Trump’s foreign policy is schizophrenic, incomprehensible, and as crude as if it was conceived by a common primate. Donald Trump does not support American values abroad, like democracy, a free press, the power of fair courts, or separation of powers. He has spent his time in power alienating American allies, quarreling with the leaders of Canada, Mexico, Germany, and Australia. By contrast, he had praised tyrants, war criminals and evil thugs, and talked about emulating the unconstitutional policies and power grabs of people like Duterte, Xi Jinping, Erdogan, and Putin.

In the past year since he has taken office, the remarkable thing has been the gap between the words and thoughts of the President, and his Secretary of State, Rex Tillerson. When Trump makes an inane comment, is has been Tillerson who has explained it way, backtracked, and smoothed over the incinerating relationship.
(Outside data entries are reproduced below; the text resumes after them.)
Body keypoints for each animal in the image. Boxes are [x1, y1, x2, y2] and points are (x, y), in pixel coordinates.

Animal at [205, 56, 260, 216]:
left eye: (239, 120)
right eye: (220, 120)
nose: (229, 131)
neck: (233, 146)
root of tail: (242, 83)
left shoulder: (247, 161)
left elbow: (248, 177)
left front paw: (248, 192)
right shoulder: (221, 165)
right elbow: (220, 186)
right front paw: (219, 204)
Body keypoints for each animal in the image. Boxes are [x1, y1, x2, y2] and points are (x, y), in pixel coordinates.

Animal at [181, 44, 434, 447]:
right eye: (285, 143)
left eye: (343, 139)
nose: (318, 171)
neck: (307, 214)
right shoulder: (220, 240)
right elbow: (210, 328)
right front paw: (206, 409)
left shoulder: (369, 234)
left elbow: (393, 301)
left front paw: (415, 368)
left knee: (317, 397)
While Tillerson has been a destructive force himself, intent on gutting the State Department and removing the ability of the US to influence foreign governments, he has been a steady force in blunting the rusty nail covered baseball bat that is Trump’s unadulterated juvenile twitter alter-ego.

From who blame over the poisoning of Sergei Skripal should be attributed to, to whether Donald Trump would act in defense of NATO, the two have never spoken or thought in step. That makes the ouster of Rex Tillerson as shocking as it is unsurprising.
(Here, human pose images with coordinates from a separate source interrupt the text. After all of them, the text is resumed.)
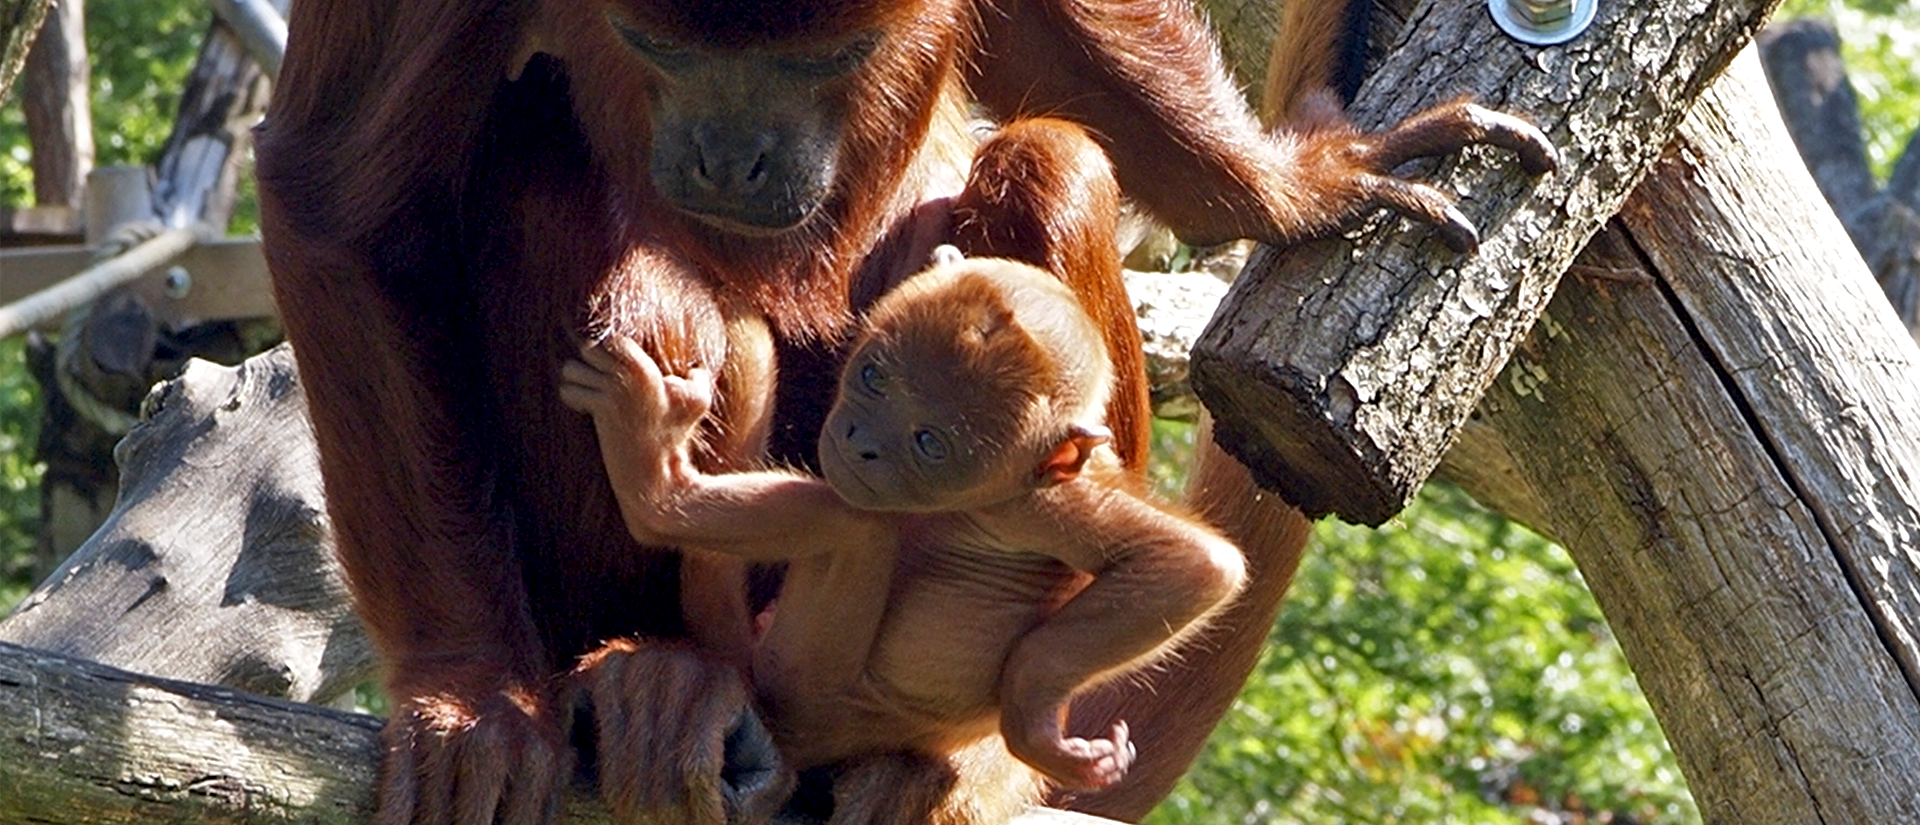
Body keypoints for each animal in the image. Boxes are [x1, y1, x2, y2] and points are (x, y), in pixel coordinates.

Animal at [559, 253, 1245, 801]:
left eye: (928, 443)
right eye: (874, 376)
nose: (860, 442)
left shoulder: (1031, 507)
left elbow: (1195, 566)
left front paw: (1033, 715)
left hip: (808, 689)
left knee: (851, 522)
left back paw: (656, 479)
There has been no clearer, or more open gap between the two men as how to deal with North Korea. For the past year, Donald Trump made infantile twitter threats, and issued a litany of red lines for which he adhered no consequence for their crossing. He openly discussed military force, and nuclear war against the North Koreans.

He publicly undermined and attempted to sabotage Tillerson’s stated public aim of a diplomatic solution, stating many times that Tillerson was misguided, and that Trump would, eventually, find some kind of military solution.

In the past week, Trump gleefully announced that after all of this drama, he himself would meet with Kim Jong Un for talks, in contravention of months of tweeting about nuclear war. After finally following the path of Rex Tillerson, he could think of no better path to save himself the humiliation of admitting he was wrong, than firing the man who could have said, “I told you so.”

Kim has stated that he will suspend nuclear development, contingent on his meeting with Trump. Donald Trump, after all of the rhetoric about the evil and deceptive nature of the regime, takes Kim’s word at face value. In all likelihood, he will prove himself to be the fool that he is.